Wenn Kulturen mit ganz verschiedenen Verhaltensregeln in bestimmten Gebieten aufeinandertreffen oder Mitglieder der einen Kultur in die Bereiche einer anderen einwandern oder wenn bei der Eroberung den Ureinwohnern fremde Rechte auferlegt werden, beginnt die Stellung einer Person oder Gruppe unter Umständen marginal zu werden. Eine solche periphere Position liegt dann vor, wenn die Person oder Gruppe auf der Grenze zwischen mehreren Kulturen bzw. Normensystemen keine Möglichkeit hat oder sieht, sich ganz für die eine oder andere zu entscheiden, wenn sie ein gebrochenes Verhältnis zur herrschenden Ordnung hat.

Der Randseiter wird feststellen, daß er „anders“ ist als die Angehörigen der dominierenden Kultur, anders hinsichtlich seiner ethnischen Zugehörigkeit, Bildung, Sprache und seiner sozialen Anschauung. Er empfindet sich deshalb als benachteiligt und ausgeschlossen. Er ist sich ungewiß darüber, ob er auf Bindung von Familie und Heimat verzichten soll, um vollgültiger Bürger der neuen Adoptivkultur zu werden. Andererseits erfährt er, daß die herrschende Kultur ihm Hindernisse in den Weg zur Integration legt. Zum Beispiel werden ihn schon äußere Kennzeichen wie Sprache und Hautfarbe als Fremden ausweisen. So ist die Situation der Marginal-Existenz häufig das Ergebnis sozialer Situationen, die mit dem „Fremd“-Sein zusammenhängen. Dem Gefühl der Heimatlosigkeit, der Orientierungslosigkeit, der Ambivalenz von Verhalten und Empfindungen sowie der sozialen Gefährdung auf seiten der Minorität stehen Distanzierung und Ablehnung auf seiten der Majoritätsgruppe gegenüber. Höchstwahrscheinlich erzeugt allein schon das Anderssein, die Andersartigkeit, das Abweichen vom Üblichen der Minderheit eine tiefe Aversion in der Majorität, die uniform ist; daher gilt die Uniformität auch als Bestätigung von Regel und Ordnung.

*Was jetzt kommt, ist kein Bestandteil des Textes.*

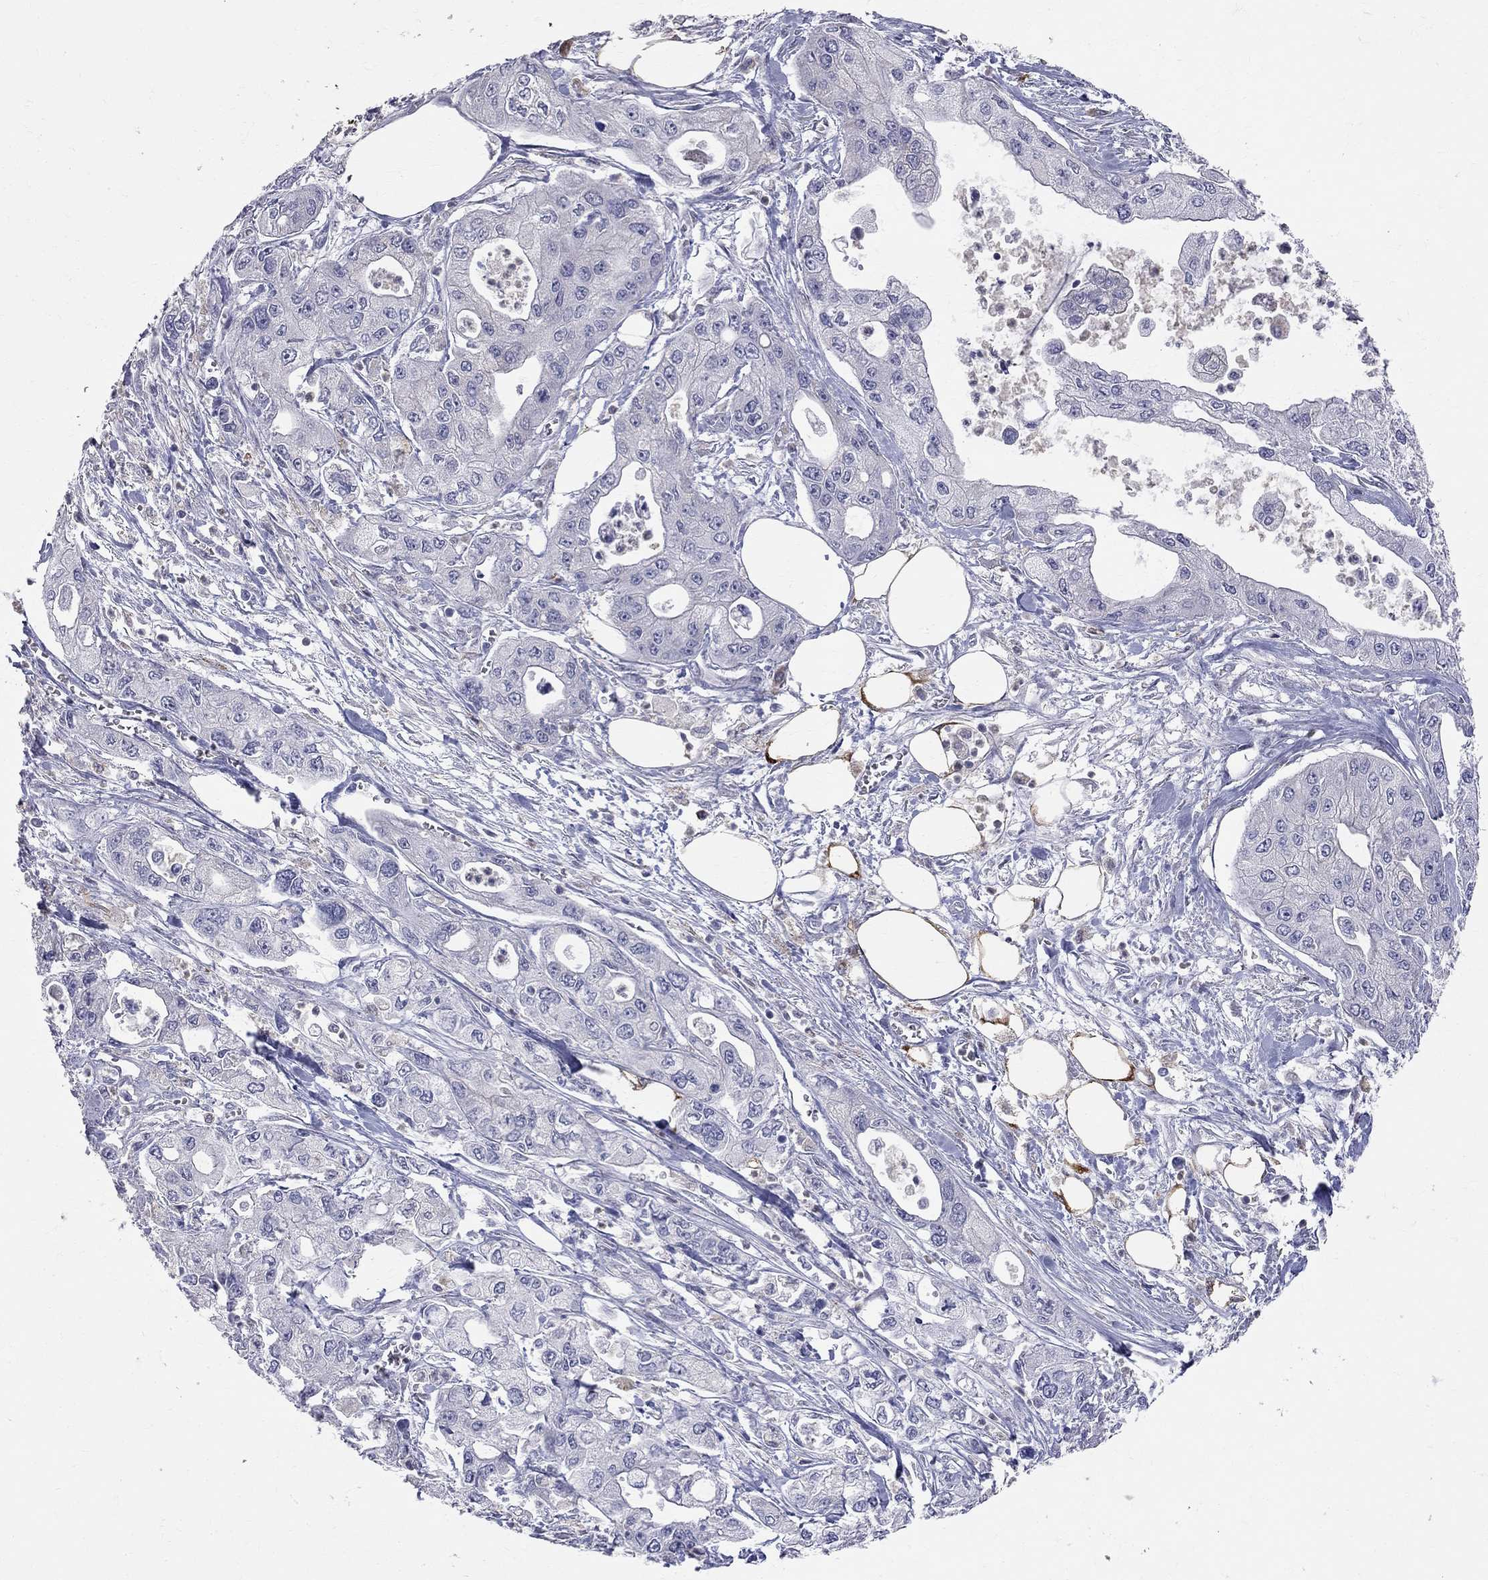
{"staining": {"intensity": "negative", "quantity": "none", "location": "none"}, "tissue": "pancreatic cancer", "cell_type": "Tumor cells", "image_type": "cancer", "snomed": [{"axis": "morphology", "description": "Adenocarcinoma, NOS"}, {"axis": "topography", "description": "Pancreas"}], "caption": "IHC micrograph of pancreatic cancer stained for a protein (brown), which exhibits no staining in tumor cells.", "gene": "ACSL1", "patient": {"sex": "male", "age": 70}}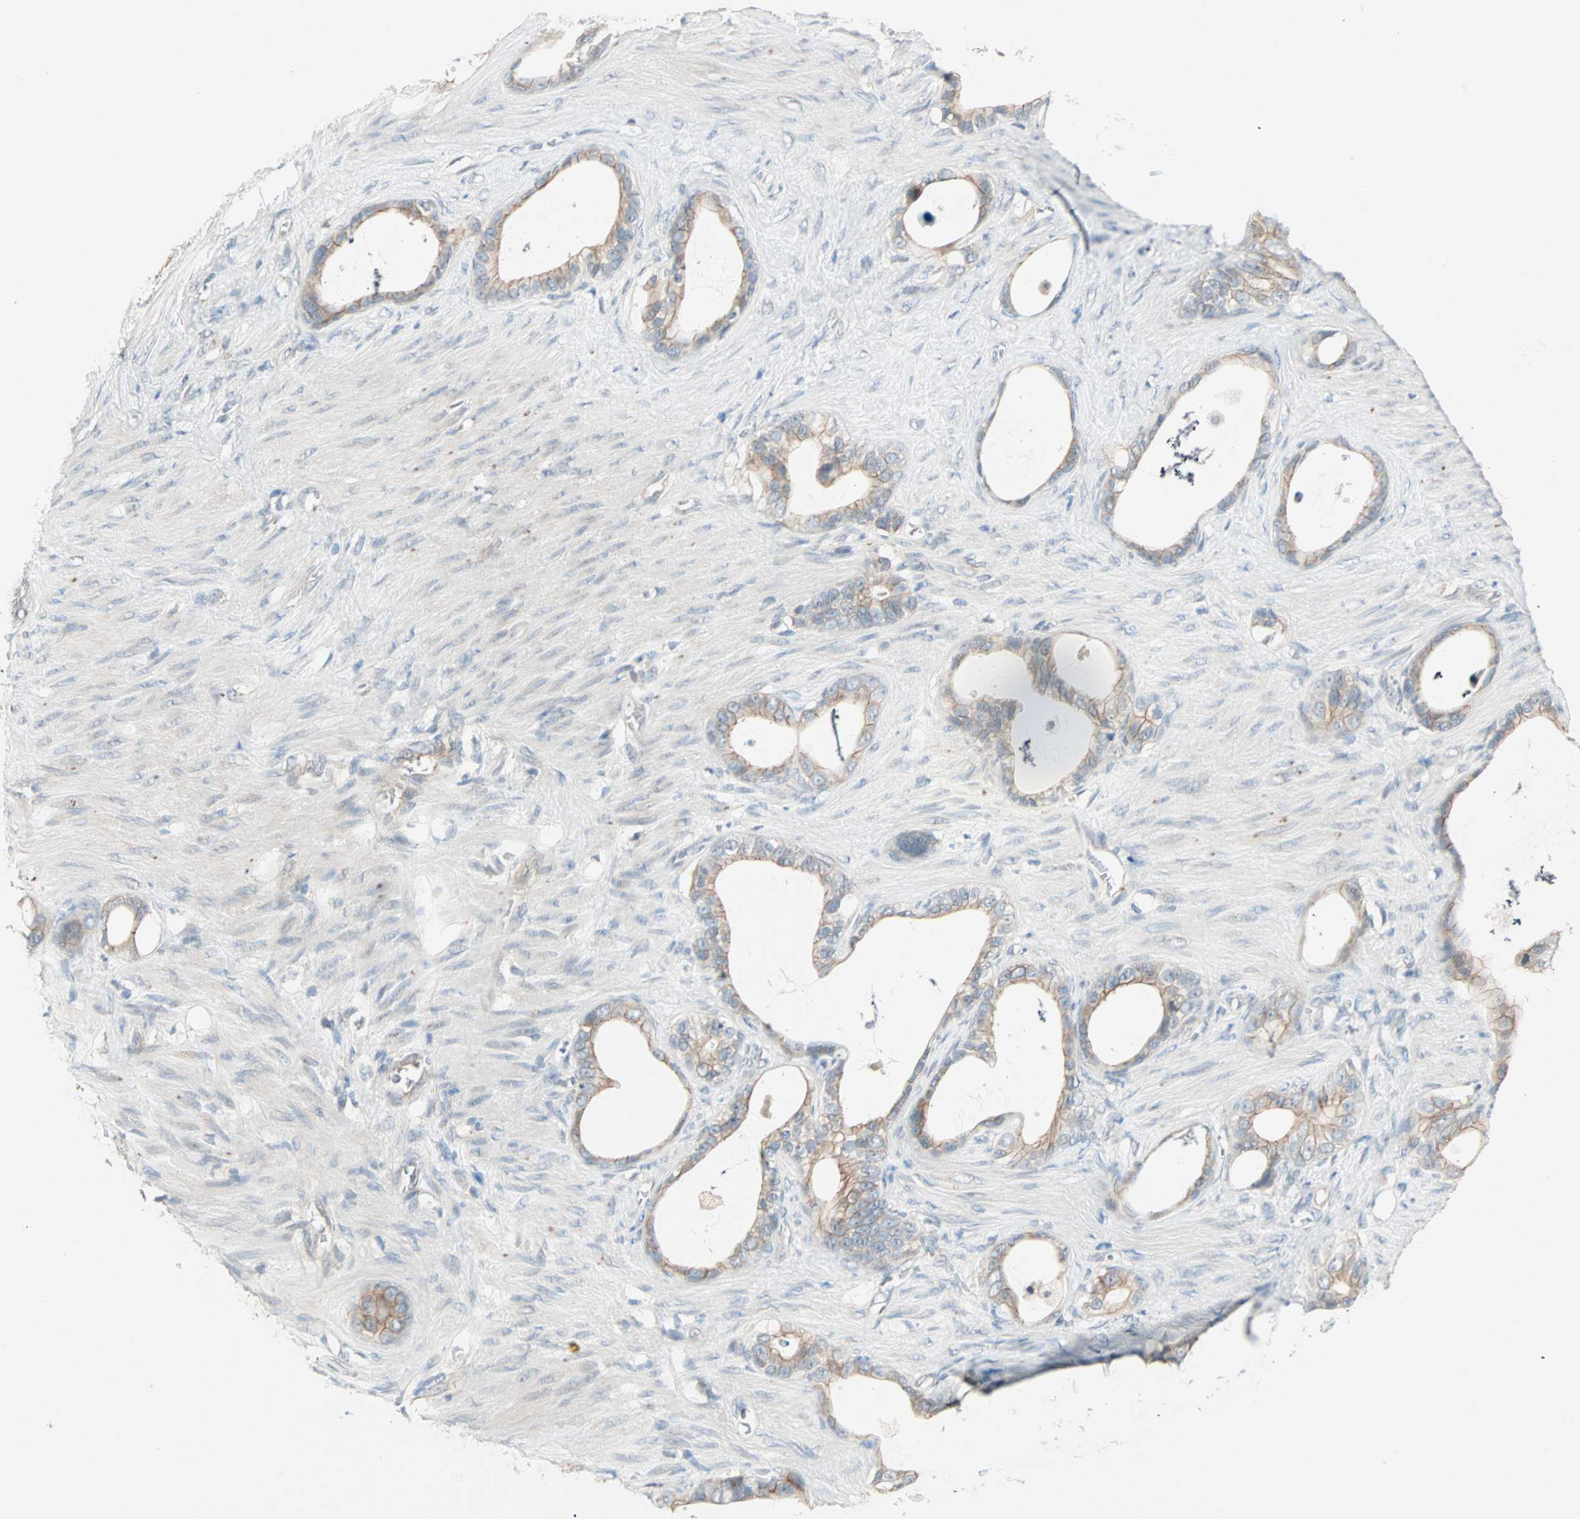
{"staining": {"intensity": "moderate", "quantity": ">75%", "location": "cytoplasmic/membranous"}, "tissue": "stomach cancer", "cell_type": "Tumor cells", "image_type": "cancer", "snomed": [{"axis": "morphology", "description": "Adenocarcinoma, NOS"}, {"axis": "topography", "description": "Stomach"}], "caption": "Immunohistochemical staining of human stomach cancer reveals medium levels of moderate cytoplasmic/membranous expression in about >75% of tumor cells.", "gene": "TTF2", "patient": {"sex": "female", "age": 75}}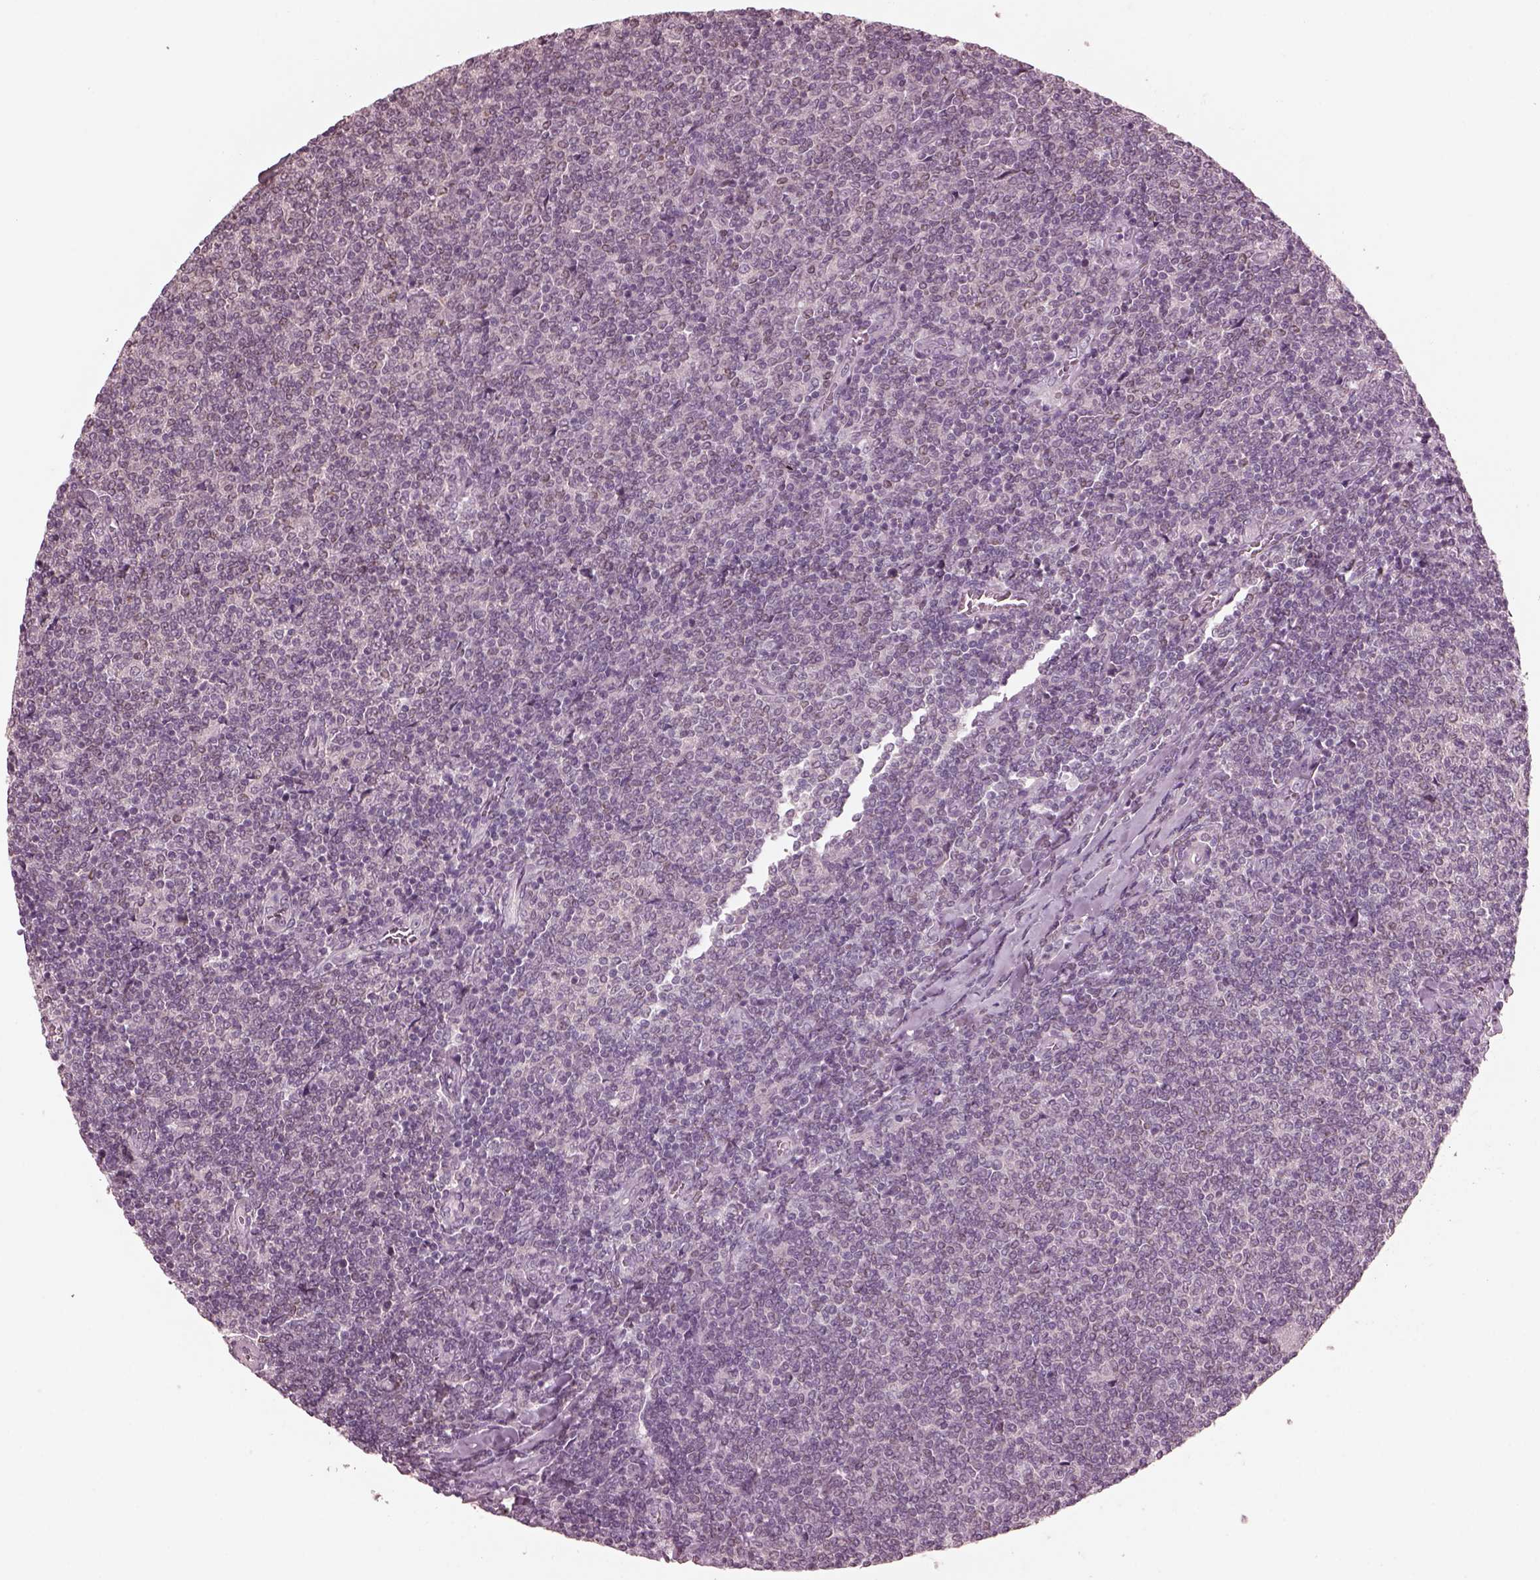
{"staining": {"intensity": "negative", "quantity": "none", "location": "none"}, "tissue": "lymphoma", "cell_type": "Tumor cells", "image_type": "cancer", "snomed": [{"axis": "morphology", "description": "Malignant lymphoma, non-Hodgkin's type, Low grade"}, {"axis": "topography", "description": "Lymph node"}], "caption": "Immunohistochemistry of human lymphoma exhibits no staining in tumor cells.", "gene": "RGS7", "patient": {"sex": "male", "age": 52}}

Mit dem Bewußtsein, beiden antagonistischen Normensystemen unmöglich zugleich entsprechen zu können, gerät der Randseiter in einen Normenkonflikt. Dessen Hintergrund ist insofern immer ein Motivkonflikt, als die Mitgliedschaft in beiden Gruppen sowohl anziehend als auch bedrohlich erscheint. Selbst innerhalb einer Kultur mögen sich schnellwandelnde Subkulturen und Einwanderer der ersten und zweiten Generation in Normenkonflikte verstricken, die wiederum kriminelles Verhalten erzeugen. Denn das Verharren im Normenkonflikt ist dem Randseiter unerträglich. Im Gegensatz zum anfänglichen Verständnis des Kulturkonflikts als Form sozialer Desorganisation oder als eines Gruppenkonflikts begriff Sellin den Kulturkonflikt umfassender. Nicht nur unter verschiedenen Gruppen, sondern auch innerhalb der Gruppe, zwischen dem einzelnen und der Gruppe, kann es zur Orientierungslosigkeit, zum Kulturkonflikt, zu anomischem Verhalten, also auch zur Kriminalität kommen. Auf derartigen Beobachtungen und Erwägungen gründet sich die Annahme, daß die Verbrechensrate desto höher ist, je schärfer die Divergenzen und Zusammenstöße zwischen Rechtsnormen, Gebräuchen und Werten in einer bestimmten Gesellschaft sind (Shoham 1968, 55 ff.).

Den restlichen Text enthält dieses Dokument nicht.